- **EXERCISE DETAILS**:
Pick up the thread about the Spark action for removing missing files from an Iceberg table, and continue it from the last sentence shown.

- **TEXT SECTION**:
Spark: Action to remove missing files #12106

wypoon · 2025-01-25T23:56:37Z

In case data and/or delete files are inadvertently deleted from the storage, an Iceberg table becomes unreadable.
We provide a Spark action for "repairing" such a table, by removing the missing files from the metadata.

gaborkaszab

Thanks for working on this @wypoon ! I went through for my own education and left some comments mostly related to the introduced API.

gaborkaszab · 2025-01-28T09:11:44Z

api/src/main/java/org/apache/iceberg/RemoveMissingFiles.java

+ * <p>When committing, these changes will be applied to the latest table snapshot. Commit conflicts
+ * will be resolved by applying the changes to the new latest snapshot and reattempting the commit.
+ */
+public interface RemoveMissingFiles extends SnapshotUpdate<RemoveMissingFiles> {


Initially I didn't understand why you needed this new API and why you didn't use the existing DeleteFiles API. I think I get the motivation is. Is this because DeleteFiles can only delete data files and not delete files?

Even now understanding the motivation I feel confused about this new API for the following reasons:

It partially overlaps with the DeleteFiles API. I mean the part when we delete data files.

The name might be misleading: it says "MissingFiles" but in fact it does nothing special wrt the files being missing or not. It just removes files from the table metadata.

Not sure how one could use this API without using the new Spark action. (see my comment below).

I probably miss enough experience on this area but these might be some options we have here (just throwing some ideas):

If the purpose of this new API is to provide ability to remove DeleteFiles then we might want to re-visit the existing DeleteFiles API to see if we can extend it. There probably is a reason why it doesn't give support for removing DeleteFiles, but would be nice to understand.

If DeleteFiles API can't be changed to this purpose, then in order to use this API without the Spark action I think a single function is enough having a path parameter. DeleteFiles has the same too, we 'just' have to improve it to take care of delete files too if possible. With this approach the name of this API won't be correct, because it has nothing to do with missing files.

This API could be smarter than just simply removing files from the table. Since it's called RemoveMissingFiles, it could also do the detection/collection of such missing files and then remove them. With this approach a 'RecoverTable' class/interface name might be more verbose having a 'removeMissingContentFiles' function.

- **SOURCE MATERIAL**:

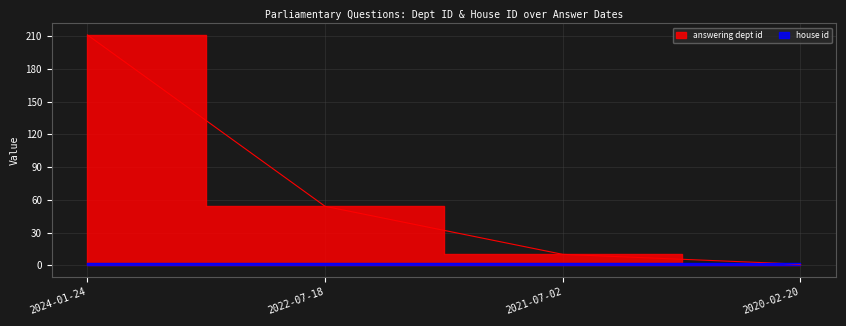

What is the change in value from 2024-01-24 to 2022-07-18?

-157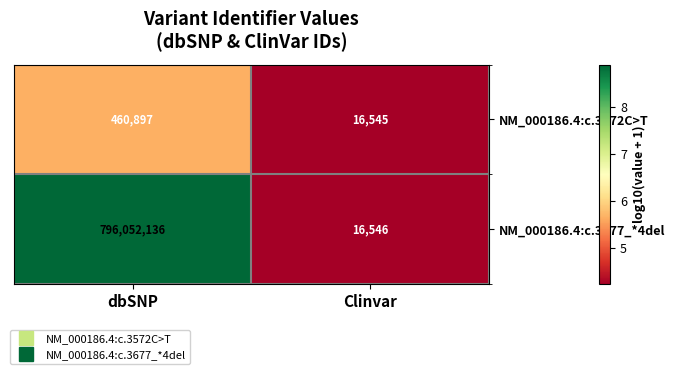

What is the average value of the NM_000186.4:c.3572C>T series?

238721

- **RESPONSE AREA**:
With the above approach, later on we would have the API to add further recovery functions to recover from missing metadata.jsons, or missing manifest or snapshot files.

gaborkaszab · 2025-01-28T09:16:02Z

api/src/main/java/org/apache/iceberg/RemoveMissingFiles.java

+   * @param file a DataFile to remove from the table
+   * @return this for method chaining
+   */
+  RemoveMissingFiles deleteFile(DataFile file);


I'm thinking of how this interface would be used if not from the introduced Spark action. For instance when some user sees that their table can't be loaded due to a missing file, how would they use this API to fix the table? (Assuming they don't have Spark but they can use the Java API)?

They know a file path from the error message, but should they then figure out if it's a data or delete file? It's probably possible but requires an extra manual step. And then they have to create a DataFile/DeleteFile object somehow so that they can call this API. This seems more problematic, and adds another manual step.

I think if users want to use this API to fix tables but not using the Spark action, then the API should be rather something like this:
RemoveMissingFiles deleteFile(CharSequence path);
Similarly to what DeleteFiles does.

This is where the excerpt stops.